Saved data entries
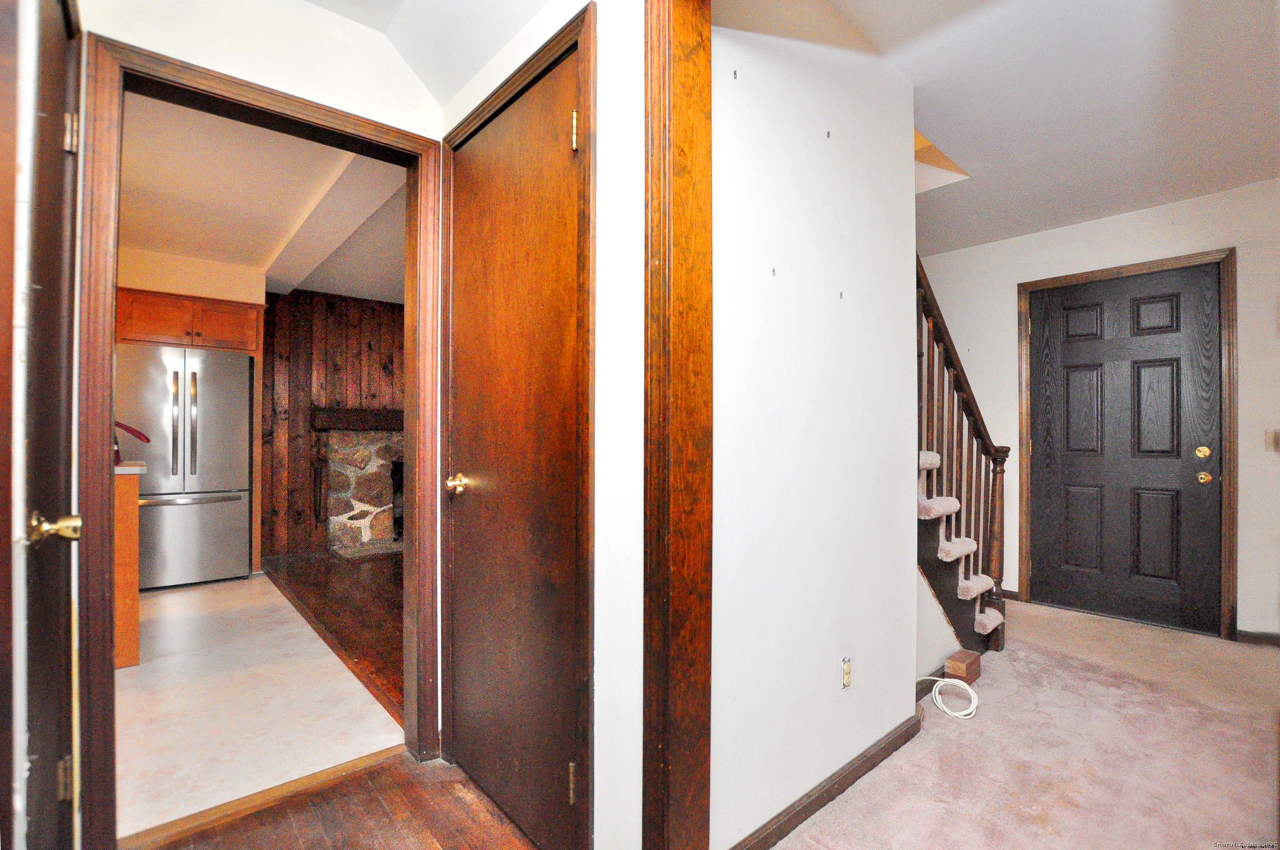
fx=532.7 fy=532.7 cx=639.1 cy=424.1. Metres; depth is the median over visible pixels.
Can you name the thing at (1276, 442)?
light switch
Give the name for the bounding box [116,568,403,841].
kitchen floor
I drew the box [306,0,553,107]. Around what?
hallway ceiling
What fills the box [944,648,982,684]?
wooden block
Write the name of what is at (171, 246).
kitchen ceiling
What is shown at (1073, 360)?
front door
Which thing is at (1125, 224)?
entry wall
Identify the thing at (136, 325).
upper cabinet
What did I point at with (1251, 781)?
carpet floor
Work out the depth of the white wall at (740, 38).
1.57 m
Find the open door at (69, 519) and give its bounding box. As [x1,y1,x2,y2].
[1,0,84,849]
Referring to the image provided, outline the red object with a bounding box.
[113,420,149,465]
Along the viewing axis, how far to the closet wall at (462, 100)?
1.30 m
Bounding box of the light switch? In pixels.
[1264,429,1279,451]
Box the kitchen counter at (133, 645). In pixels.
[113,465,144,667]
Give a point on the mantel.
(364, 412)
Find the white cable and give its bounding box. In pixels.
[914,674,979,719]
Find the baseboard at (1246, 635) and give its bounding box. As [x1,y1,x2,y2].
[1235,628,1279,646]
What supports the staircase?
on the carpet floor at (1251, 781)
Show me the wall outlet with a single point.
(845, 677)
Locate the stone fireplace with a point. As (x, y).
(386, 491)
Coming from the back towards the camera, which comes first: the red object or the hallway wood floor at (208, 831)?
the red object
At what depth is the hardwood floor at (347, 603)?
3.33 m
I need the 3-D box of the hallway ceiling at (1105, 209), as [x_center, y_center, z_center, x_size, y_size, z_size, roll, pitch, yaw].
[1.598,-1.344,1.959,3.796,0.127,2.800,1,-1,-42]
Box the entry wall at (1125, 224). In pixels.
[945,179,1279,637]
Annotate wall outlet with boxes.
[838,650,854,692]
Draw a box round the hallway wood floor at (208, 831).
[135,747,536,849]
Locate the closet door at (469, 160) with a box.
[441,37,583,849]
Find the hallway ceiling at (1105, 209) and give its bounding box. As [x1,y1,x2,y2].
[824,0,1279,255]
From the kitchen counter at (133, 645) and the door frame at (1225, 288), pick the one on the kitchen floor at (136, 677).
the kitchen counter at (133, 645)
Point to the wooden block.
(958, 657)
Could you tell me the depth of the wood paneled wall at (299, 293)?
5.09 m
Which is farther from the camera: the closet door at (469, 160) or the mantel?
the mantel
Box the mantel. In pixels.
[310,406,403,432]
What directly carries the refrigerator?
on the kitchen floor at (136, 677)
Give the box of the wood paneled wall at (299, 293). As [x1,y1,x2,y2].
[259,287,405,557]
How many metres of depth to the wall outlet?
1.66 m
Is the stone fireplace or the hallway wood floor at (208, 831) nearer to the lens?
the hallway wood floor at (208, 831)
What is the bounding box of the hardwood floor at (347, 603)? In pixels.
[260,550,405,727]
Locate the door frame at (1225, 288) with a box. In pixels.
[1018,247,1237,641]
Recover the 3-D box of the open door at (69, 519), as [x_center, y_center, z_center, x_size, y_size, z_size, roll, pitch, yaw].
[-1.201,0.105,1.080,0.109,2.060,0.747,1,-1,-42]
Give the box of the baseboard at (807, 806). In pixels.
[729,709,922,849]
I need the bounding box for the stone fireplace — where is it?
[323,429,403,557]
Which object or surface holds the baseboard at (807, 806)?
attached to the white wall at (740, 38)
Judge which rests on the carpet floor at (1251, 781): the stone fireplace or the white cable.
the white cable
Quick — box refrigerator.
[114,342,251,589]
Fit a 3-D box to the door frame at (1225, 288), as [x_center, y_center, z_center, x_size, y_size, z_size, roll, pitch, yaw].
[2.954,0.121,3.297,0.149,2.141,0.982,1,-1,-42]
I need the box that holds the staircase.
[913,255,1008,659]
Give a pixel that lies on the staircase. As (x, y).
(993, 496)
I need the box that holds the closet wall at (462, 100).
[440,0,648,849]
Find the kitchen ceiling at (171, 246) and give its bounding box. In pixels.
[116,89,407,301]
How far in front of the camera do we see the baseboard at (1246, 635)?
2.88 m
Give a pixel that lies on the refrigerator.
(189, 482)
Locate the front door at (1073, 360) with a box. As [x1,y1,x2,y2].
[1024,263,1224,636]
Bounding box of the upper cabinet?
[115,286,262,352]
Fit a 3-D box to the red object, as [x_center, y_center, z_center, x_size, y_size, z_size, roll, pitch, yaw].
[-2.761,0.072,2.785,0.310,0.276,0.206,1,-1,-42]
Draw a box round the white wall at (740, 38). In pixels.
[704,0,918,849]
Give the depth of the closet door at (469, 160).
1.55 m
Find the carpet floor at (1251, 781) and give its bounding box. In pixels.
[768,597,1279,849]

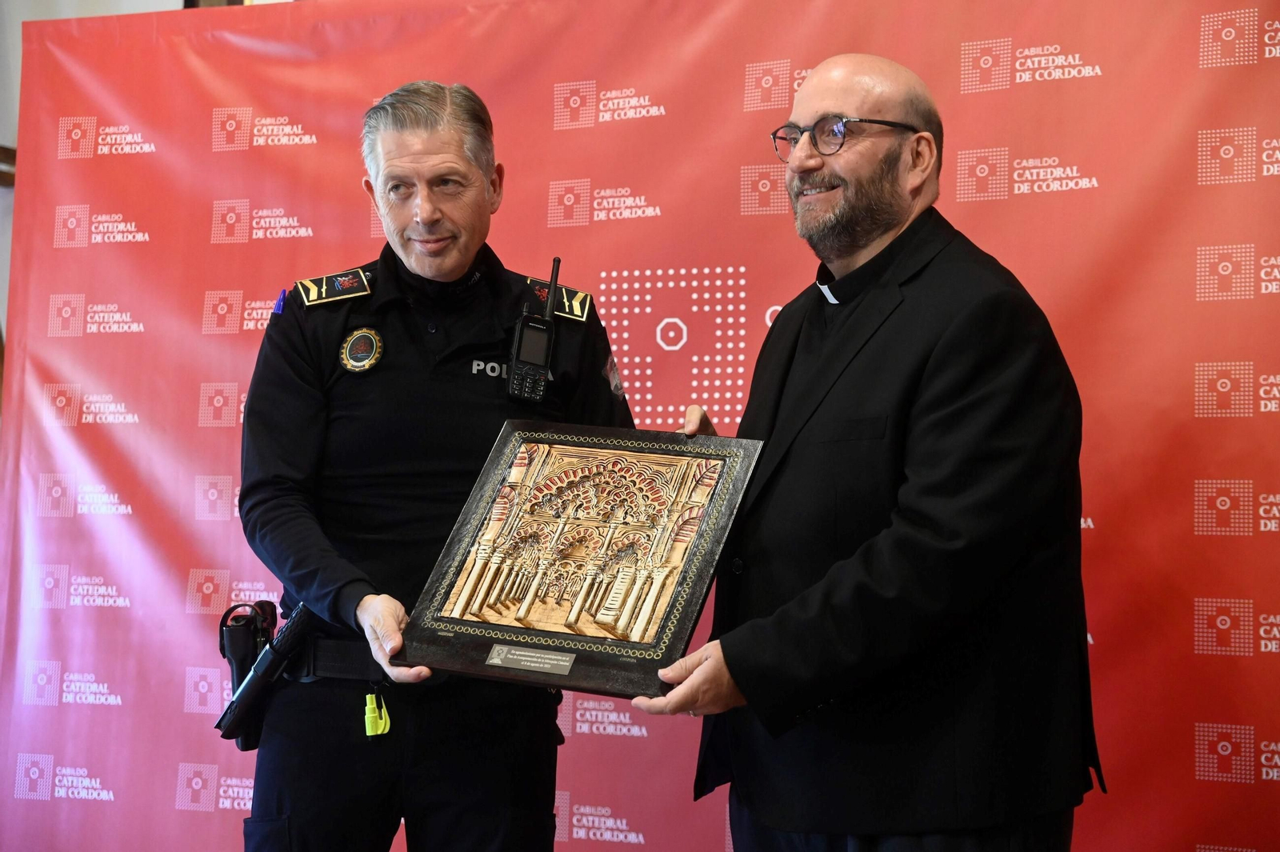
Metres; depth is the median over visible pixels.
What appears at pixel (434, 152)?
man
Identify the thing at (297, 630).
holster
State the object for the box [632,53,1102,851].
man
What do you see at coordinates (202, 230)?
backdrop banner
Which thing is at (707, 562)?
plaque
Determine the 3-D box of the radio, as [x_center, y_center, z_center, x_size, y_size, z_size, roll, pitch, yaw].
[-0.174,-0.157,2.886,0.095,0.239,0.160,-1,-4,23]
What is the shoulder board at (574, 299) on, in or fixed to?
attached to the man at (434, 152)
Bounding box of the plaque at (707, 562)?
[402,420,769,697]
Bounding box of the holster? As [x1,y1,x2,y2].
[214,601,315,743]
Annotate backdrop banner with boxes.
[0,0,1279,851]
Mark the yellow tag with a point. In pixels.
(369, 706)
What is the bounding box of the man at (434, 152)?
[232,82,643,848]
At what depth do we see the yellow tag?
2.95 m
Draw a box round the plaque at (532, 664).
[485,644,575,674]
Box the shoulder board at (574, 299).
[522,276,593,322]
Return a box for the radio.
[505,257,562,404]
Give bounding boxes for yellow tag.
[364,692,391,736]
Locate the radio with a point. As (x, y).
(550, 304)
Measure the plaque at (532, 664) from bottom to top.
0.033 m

_WHAT THE TASK REQUIRES:_ Apart from the pictures, every line of the data above should be given again exactly.

_RESULT FOR THIS EXERCISE:_
fx=532.7 fy=532.7 cx=639.1 cy=424.1. Metres; depth is the median over visible pixels.
Can you name the thing at (1276, 442)?
light switch
Give the name for the bounding box [116,568,403,841].
kitchen floor
I drew the box [306,0,553,107]. Around what?
hallway ceiling
What fills the box [944,648,982,684]?
wooden block
Write the name of what is at (171, 246).
kitchen ceiling
What is shown at (1073, 360)?
front door
Which thing is at (1125, 224)?
entry wall
Identify the thing at (136, 325).
upper cabinet
What did I point at with (1251, 781)?
carpet floor
Work out the depth of the white wall at (740, 38).
1.57 m
Find the open door at (69, 519) and give its bounding box. As [x1,y1,x2,y2].
[1,0,84,849]
Referring to the image provided, outline the red object with a bounding box.
[113,420,149,465]
Along the viewing axis, how far to the closet wall at (462, 100)?
1.30 m
Bounding box of the light switch? In pixels.
[1264,429,1279,451]
Box the kitchen counter at (133, 645). In pixels.
[113,465,144,667]
Give a point on the mantel.
(364, 412)
Find the white cable and give its bounding box. In pixels.
[914,674,979,719]
Find the baseboard at (1246, 635) and give its bounding box. As [x1,y1,x2,y2].
[1235,628,1279,646]
What supports the staircase?
on the carpet floor at (1251, 781)
Show me the wall outlet with a single point.
(845, 677)
Locate the stone fireplace with a point. As (x, y).
(386, 491)
Coming from the back towards the camera, which comes first: the red object or the hallway wood floor at (208, 831)?
the red object
At what depth is the hardwood floor at (347, 603)?
3.33 m
I need the 3-D box of the hallway ceiling at (1105, 209), as [x_center, y_center, z_center, x_size, y_size, z_size, roll, pitch, yaw].
[1.598,-1.344,1.959,3.796,0.127,2.800,1,-1,-42]
Box the entry wall at (1125, 224). In pixels.
[945,179,1279,637]
Annotate wall outlet with boxes.
[838,650,854,692]
Draw a box round the hallway wood floor at (208, 831).
[135,747,536,849]
Locate the closet door at (469, 160) with a box.
[441,37,583,849]
Find the hallway ceiling at (1105, 209) and give its bounding box. As [x1,y1,x2,y2].
[824,0,1279,255]
From the kitchen counter at (133, 645) and the door frame at (1225, 288), pick the one on the kitchen floor at (136, 677).
the kitchen counter at (133, 645)
Point to the wooden block.
(958, 657)
Could you tell me the depth of the wood paneled wall at (299, 293)?
5.09 m
Which is farther from the camera: the closet door at (469, 160) or the mantel?
the mantel
Box the mantel. In pixels.
[310,406,403,432]
What directly carries the refrigerator?
on the kitchen floor at (136, 677)
Give the box of the wood paneled wall at (299, 293). As [x1,y1,x2,y2].
[259,287,405,557]
How many metres of depth to the wall outlet?
1.66 m
Is the stone fireplace or the hallway wood floor at (208, 831) nearer to the lens?
the hallway wood floor at (208, 831)
What is the bounding box of the hardwood floor at (347, 603)? In pixels.
[260,550,405,727]
Locate the door frame at (1225, 288) with a box. In pixels.
[1018,247,1237,641]
Recover the 3-D box of the open door at (69, 519), as [x_center, y_center, z_center, x_size, y_size, z_size, roll, pitch, yaw].
[-1.201,0.105,1.080,0.109,2.060,0.747,1,-1,-42]
Give the box of the baseboard at (807, 806). In pixels.
[729,709,922,849]
I need the bounding box for the stone fireplace — where is it?
[323,429,403,557]
Which object or surface holds the baseboard at (807, 806)?
attached to the white wall at (740, 38)
Judge which rests on the carpet floor at (1251, 781): the stone fireplace or the white cable.
the white cable
Quick — box refrigerator.
[114,342,251,589]
Fit a 3-D box to the door frame at (1225, 288), as [x_center, y_center, z_center, x_size, y_size, z_size, roll, pitch, yaw].
[2.954,0.121,3.297,0.149,2.141,0.982,1,-1,-42]
I need the box that holds the staircase.
[913,255,1008,659]
Give a pixel that lies on the staircase. As (x, y).
(993, 496)
I need the box that holds the closet wall at (462, 100).
[440,0,648,849]
Find the kitchen ceiling at (171, 246) and give its bounding box. In pixels.
[116,89,407,301]
How far in front of the camera do we see the baseboard at (1246, 635)?
2.88 m
Give a pixel that lies on the refrigerator.
(189, 482)
Locate the front door at (1073, 360) with a box. As [x1,y1,x2,y2].
[1024,263,1224,636]
Bounding box of the upper cabinet?
[115,286,262,352]
Fit a 3-D box to the red object, as [x_center, y_center, z_center, x_size, y_size, z_size, roll, pitch, yaw].
[-2.761,0.072,2.785,0.310,0.276,0.206,1,-1,-42]
Draw a box round the white wall at (740, 38). In pixels.
[704,0,918,849]
Give the depth of the closet door at (469, 160).
1.55 m
Find the carpet floor at (1251, 781) and give its bounding box. In pixels.
[768,597,1279,849]

Metres; depth is the median over visible pixels.
What appears at pixel (434, 152)?
man
Identify the thing at (297, 630).
holster
State the object for the box [632,53,1102,851].
man
What do you see at coordinates (202, 230)?
backdrop banner
Which thing is at (707, 562)?
plaque
Determine the 3-D box of the radio, as [x_center, y_center, z_center, x_size, y_size, z_size, roll, pitch, yaw].
[-0.174,-0.157,2.886,0.095,0.239,0.160,-1,-4,23]
What is the shoulder board at (574, 299) on, in or fixed to?
attached to the man at (434, 152)
Bounding box of the plaque at (707, 562)?
[402,420,769,697]
Bounding box of the holster? As [x1,y1,x2,y2].
[214,601,315,743]
Annotate backdrop banner with boxes.
[0,0,1279,851]
Mark the yellow tag with a point. In pixels.
(369, 706)
What is the bounding box of the man at (434, 152)?
[232,82,643,848]
At what depth do we see the yellow tag?
2.95 m
Draw a box round the plaque at (532, 664).
[485,644,575,674]
Box the shoulder board at (574, 299).
[522,276,593,322]
Return a box for the radio.
[505,257,562,404]
Give bounding boxes for yellow tag.
[364,692,391,736]
Locate the radio with a point. As (x, y).
(550, 304)
Measure the plaque at (532, 664) from bottom to top.
0.033 m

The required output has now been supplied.